Te permite, por ejemplo, ver un lápiz curioso, que te llamen la atención sobre él, te hace sorprenderte y recordar que un amigo los colecciona. Tiene más de 2000 lápices recogidos a lo largo de su vida. Bueno, está lejos, te dices, cuando vaya a Cuba tendré tiempo de comprarlo. Y justo unas horas más tarde la cabrona te arranca a tu amigo. Te deja sin aliento, ¡Pero si ayer mismo pensaba en él!, le dices a otro amigo.

Y parece un lugar común que siempre digamos que tenías presente a quien muere, pero es que a Orlando lo tenía presente, por más que sea otro lugar común.

¡Cabrona la vida!

Recuerdo a Orlando como el tipo sin enemigos, aquel que estaba abriendo una puerta cuando otros la cerraban, que te extendía un escudo cuando otros te clavaban un cuchillo, era el que estaba por encima de las mil bajezas y puntos oscuros de la mierdecilla pueblerina del mundo literario de mi tierra.blank

Se va y me deja con la desazón de que nuestro proyecto se queda a medias, nuestro libro escrito como proyecto en común y con el cual estábamos intentando romper las barreras de nuestra provincia literaria hacia el exilio, se va quedar para otro mundo diferente. Y él seguía creyendo en ello y yo estaba empapado de su entusiasmo, por más que su último correo me dejó con muchas interrogantes «el correo te rebotó porque mi cuenta de siempre aún no me la han restaurado, es una historia larga de contar que por acá no puedo, pero que está ligada a las mezquindades humanas».

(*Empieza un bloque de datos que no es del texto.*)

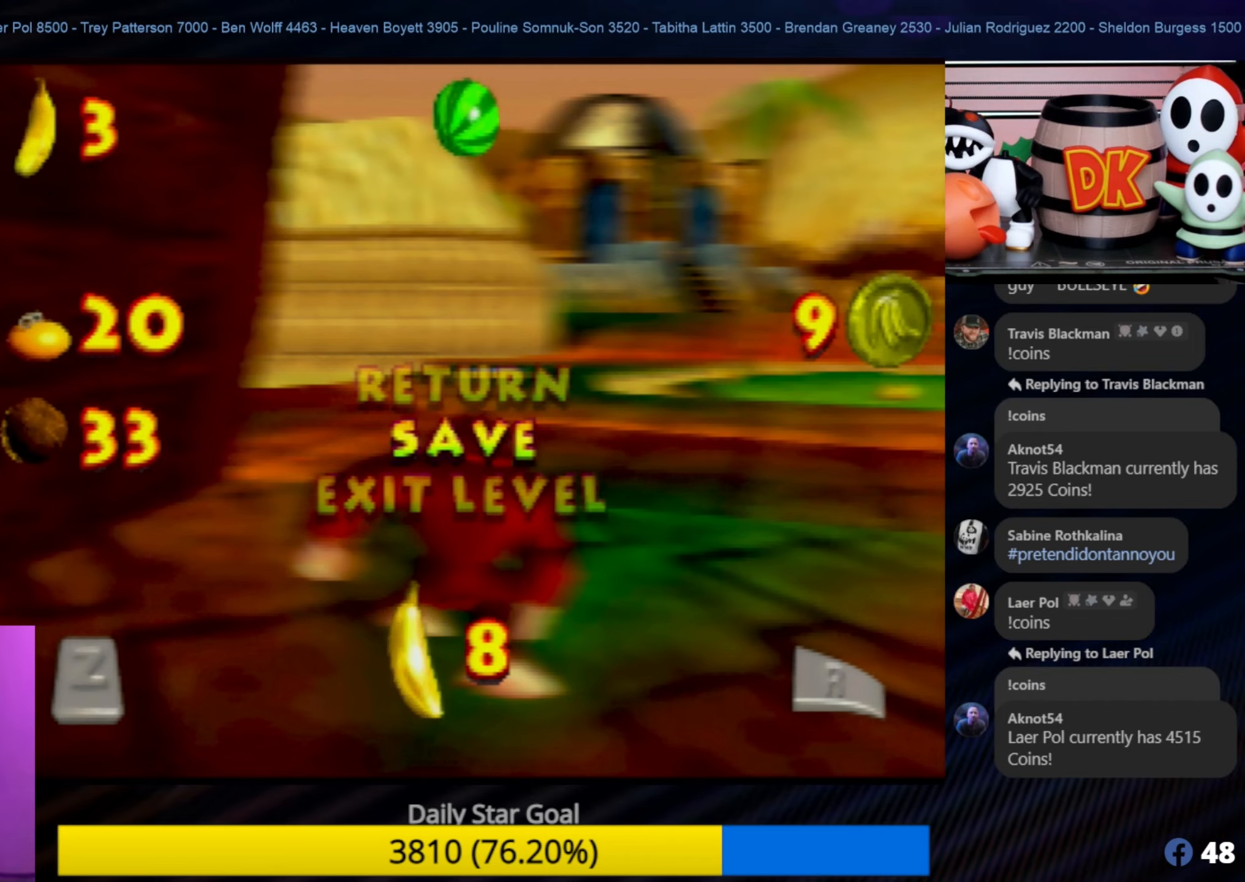
{"buttons": [], "left_stick": "center", "events": [[234, "A", "down"], [350, "A", "up"]]}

Orlando. Siempre por encima de las mezquindades humanas.

Busco en mi biblioteca y veo su novela, La hora de los peces tontos. Ahí está su dedicatoria: «Hector: Amigo, la distancia es poca cosa cuando la Amistad vale (…) No pierdas nunca la Fe en la Literatura. Ella puede». Ese era Orlando, escribiendo Amistad, Fe y Literatura con mayúsculas en medio de la frase. La hora de los peces tontos. La pienso releer. Y lamento que tan metido en mi mundo, tan ensimismado buscando que mis textos sean una luz, me olvide que sus textos ya lo eran.

He aceptado con gallardía que la muerte es un hecho inherente a la vida, y soy un ser casi impasible ante ella. No me verán llorar, no me verán desgarrarme las ropas ni lamentarme por lo bajo, pero algunas muertes duelen.

Me duelen muchas muertes, y esta es una de ellas. Recordaré siempre al amigo que jamás cerró sus puertas cuando hacía falta y que mantuvo su amistad cuando los vientos políticos me pusieron cola de pincho y cuernos, atributos que aún mantengo para algunos.

En estos momentos me gustaría tener fe, me gustaría poder creer que algún día podré verlo en el paraíso (porque este se lo tiene ganado) y nos reiremos de las mierdecillas del mundo cultural de nuestra tierra y recordaremos los buenos momentos –literarios y no literarios– compartidos en nuestra vida pasada. Luego le diré adiós en mi camino al infierno dejándolo a él haciendo un mejor paraíso. Porque la literatura puede.